_WHAT IS EXPECTED_
Please restate, word for word, the lines below that begin at the one with "POLICY CENTER" and end at the one with "Early childhood mental health is the". Leave out all other lines.

_PROVIDED DATA_

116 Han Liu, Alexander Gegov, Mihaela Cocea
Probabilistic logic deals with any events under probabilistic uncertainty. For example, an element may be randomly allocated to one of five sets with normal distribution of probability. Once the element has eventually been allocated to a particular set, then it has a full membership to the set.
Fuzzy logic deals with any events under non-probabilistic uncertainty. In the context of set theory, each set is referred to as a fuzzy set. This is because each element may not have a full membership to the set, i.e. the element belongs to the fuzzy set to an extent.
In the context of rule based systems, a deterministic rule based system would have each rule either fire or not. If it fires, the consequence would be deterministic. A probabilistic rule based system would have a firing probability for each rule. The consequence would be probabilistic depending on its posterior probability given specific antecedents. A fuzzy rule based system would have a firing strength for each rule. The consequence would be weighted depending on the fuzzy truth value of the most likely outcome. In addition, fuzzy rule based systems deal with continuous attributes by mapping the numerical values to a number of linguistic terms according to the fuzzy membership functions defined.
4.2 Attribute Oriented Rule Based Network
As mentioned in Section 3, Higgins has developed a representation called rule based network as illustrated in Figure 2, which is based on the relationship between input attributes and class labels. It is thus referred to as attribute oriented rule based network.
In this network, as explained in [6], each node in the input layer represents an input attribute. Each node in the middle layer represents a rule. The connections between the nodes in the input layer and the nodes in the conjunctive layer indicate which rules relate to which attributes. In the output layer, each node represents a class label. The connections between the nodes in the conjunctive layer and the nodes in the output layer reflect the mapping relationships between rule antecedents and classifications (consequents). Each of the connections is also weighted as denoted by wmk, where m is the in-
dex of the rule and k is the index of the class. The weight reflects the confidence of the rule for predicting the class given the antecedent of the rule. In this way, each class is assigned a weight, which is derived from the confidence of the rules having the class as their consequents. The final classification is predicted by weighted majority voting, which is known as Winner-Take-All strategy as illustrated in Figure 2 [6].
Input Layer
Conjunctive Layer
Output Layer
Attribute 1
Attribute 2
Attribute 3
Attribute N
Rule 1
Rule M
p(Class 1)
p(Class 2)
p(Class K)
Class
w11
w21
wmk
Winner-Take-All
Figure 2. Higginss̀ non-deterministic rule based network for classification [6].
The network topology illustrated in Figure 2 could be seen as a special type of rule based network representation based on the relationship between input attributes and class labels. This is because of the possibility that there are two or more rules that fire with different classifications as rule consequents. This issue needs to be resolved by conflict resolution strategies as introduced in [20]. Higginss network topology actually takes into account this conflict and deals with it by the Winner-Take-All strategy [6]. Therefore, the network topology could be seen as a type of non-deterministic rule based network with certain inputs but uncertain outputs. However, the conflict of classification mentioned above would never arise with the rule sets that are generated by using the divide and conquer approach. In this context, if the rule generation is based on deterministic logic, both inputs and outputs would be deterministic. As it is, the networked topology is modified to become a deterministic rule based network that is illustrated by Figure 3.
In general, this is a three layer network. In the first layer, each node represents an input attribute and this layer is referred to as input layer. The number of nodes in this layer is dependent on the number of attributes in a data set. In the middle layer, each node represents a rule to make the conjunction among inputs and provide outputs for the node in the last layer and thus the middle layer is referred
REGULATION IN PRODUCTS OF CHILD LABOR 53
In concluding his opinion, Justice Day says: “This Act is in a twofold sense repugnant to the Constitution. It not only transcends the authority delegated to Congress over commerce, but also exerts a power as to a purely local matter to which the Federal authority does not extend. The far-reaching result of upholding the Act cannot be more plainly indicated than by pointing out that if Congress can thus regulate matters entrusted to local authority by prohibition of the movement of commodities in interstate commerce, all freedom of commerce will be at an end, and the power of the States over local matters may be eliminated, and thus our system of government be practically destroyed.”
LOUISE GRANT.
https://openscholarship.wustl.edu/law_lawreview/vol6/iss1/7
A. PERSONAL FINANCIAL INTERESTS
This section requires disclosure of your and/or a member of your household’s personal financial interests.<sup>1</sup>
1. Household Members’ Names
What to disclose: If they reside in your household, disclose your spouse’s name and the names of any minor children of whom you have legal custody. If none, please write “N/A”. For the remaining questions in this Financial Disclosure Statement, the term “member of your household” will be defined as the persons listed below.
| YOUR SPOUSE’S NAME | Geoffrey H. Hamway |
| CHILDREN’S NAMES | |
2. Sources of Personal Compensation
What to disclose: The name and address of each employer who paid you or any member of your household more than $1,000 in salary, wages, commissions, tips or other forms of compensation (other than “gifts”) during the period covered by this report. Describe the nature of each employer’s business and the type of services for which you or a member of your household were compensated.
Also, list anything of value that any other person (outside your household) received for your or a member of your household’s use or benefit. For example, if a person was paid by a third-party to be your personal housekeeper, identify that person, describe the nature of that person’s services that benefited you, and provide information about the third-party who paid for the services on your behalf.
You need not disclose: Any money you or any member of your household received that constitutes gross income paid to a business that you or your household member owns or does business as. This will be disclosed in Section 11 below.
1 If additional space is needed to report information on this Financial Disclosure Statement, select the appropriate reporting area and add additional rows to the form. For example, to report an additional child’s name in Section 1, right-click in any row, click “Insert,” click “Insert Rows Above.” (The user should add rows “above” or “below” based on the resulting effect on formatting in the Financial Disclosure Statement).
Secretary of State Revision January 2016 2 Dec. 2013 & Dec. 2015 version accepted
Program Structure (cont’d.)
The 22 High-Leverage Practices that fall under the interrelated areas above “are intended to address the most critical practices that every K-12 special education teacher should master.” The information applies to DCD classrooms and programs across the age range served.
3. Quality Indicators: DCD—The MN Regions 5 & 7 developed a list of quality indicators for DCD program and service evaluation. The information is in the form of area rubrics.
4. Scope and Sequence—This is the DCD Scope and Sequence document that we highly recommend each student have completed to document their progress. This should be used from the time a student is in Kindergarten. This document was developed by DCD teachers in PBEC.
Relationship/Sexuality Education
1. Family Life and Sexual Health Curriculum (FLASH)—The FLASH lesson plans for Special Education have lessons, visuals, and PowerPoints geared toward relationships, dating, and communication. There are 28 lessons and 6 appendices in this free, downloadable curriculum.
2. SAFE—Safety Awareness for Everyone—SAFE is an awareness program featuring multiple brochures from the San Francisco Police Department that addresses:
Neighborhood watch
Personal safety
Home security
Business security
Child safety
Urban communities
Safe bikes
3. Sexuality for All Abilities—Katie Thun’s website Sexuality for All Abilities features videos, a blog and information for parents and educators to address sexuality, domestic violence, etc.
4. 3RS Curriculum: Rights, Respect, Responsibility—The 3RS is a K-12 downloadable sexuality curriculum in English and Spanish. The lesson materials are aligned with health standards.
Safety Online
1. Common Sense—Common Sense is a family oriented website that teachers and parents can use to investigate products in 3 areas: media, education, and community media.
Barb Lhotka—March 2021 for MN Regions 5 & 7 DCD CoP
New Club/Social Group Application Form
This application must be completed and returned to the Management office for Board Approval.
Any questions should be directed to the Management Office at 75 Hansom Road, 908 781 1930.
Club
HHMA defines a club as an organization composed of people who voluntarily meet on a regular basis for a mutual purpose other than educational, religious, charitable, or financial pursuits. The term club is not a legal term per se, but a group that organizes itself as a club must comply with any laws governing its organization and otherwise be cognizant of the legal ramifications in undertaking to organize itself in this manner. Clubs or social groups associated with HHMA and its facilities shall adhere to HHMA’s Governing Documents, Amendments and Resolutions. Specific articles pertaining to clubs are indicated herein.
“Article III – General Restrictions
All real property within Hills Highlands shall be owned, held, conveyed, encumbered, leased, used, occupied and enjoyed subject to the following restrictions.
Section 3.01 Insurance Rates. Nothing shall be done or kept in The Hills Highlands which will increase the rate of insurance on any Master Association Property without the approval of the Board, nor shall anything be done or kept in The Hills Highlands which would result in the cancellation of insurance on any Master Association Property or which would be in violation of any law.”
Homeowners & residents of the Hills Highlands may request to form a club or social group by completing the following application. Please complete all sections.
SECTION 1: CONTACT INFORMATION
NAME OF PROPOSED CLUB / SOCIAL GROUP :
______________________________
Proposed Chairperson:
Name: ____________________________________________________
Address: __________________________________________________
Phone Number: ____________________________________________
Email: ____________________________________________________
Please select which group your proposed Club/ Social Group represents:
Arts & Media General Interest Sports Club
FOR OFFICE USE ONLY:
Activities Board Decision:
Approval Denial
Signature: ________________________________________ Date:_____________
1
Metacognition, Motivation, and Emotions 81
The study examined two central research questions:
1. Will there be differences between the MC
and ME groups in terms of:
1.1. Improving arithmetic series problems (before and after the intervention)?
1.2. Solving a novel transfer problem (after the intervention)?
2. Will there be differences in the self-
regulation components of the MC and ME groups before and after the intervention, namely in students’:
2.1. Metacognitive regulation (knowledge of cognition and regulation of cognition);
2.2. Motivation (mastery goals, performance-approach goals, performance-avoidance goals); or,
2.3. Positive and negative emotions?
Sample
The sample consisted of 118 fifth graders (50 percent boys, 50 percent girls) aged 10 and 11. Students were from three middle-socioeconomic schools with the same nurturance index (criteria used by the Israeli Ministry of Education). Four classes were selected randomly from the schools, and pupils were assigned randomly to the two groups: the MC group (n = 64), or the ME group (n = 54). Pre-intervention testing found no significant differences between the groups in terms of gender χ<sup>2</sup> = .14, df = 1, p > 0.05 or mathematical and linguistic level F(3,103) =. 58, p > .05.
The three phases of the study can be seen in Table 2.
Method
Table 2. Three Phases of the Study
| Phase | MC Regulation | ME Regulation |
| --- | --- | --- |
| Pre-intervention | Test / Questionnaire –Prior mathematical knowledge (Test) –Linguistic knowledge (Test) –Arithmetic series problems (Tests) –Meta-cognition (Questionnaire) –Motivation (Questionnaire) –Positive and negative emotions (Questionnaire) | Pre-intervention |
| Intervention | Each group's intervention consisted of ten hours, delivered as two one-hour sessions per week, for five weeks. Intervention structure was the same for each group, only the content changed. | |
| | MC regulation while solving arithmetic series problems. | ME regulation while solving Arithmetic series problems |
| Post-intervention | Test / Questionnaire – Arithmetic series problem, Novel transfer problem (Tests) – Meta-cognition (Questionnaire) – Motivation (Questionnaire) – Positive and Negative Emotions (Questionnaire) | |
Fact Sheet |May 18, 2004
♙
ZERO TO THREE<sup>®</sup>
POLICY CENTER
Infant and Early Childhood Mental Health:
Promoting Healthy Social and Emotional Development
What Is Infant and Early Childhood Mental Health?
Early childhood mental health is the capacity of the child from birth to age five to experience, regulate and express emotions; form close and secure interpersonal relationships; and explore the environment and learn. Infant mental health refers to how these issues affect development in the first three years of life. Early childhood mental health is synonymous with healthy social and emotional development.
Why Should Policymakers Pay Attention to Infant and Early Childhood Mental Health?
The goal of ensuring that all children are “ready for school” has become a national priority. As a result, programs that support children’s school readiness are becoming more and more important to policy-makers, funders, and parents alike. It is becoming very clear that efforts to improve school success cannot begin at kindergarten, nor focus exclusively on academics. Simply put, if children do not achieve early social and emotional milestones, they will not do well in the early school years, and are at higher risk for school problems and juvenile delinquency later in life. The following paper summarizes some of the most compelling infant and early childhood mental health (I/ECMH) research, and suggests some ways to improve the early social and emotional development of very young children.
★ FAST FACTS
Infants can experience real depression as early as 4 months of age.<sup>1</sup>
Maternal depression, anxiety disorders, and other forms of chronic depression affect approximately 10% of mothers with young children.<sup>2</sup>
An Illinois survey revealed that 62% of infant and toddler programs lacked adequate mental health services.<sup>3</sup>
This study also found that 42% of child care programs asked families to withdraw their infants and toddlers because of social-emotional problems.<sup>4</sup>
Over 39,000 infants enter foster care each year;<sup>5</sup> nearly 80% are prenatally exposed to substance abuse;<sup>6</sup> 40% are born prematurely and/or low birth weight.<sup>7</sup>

_SOLUTION TO THE EXERCISE_
POLICY CENTER
Infant and Early Childhood Mental Health:
Promoting Healthy Social and Emotional Development
What Is Infant and Early Childhood Mental Health?
Early childhood mental health is the capacity of the child from birth to age five to experience, regulate and express emotions; form close and secure interpersonal relationships; and explore the environment and learn. Infant mental health refers to how these issues affect development in the first three years of life. Early childhood mental health is synonymous with healthy social and emotional development.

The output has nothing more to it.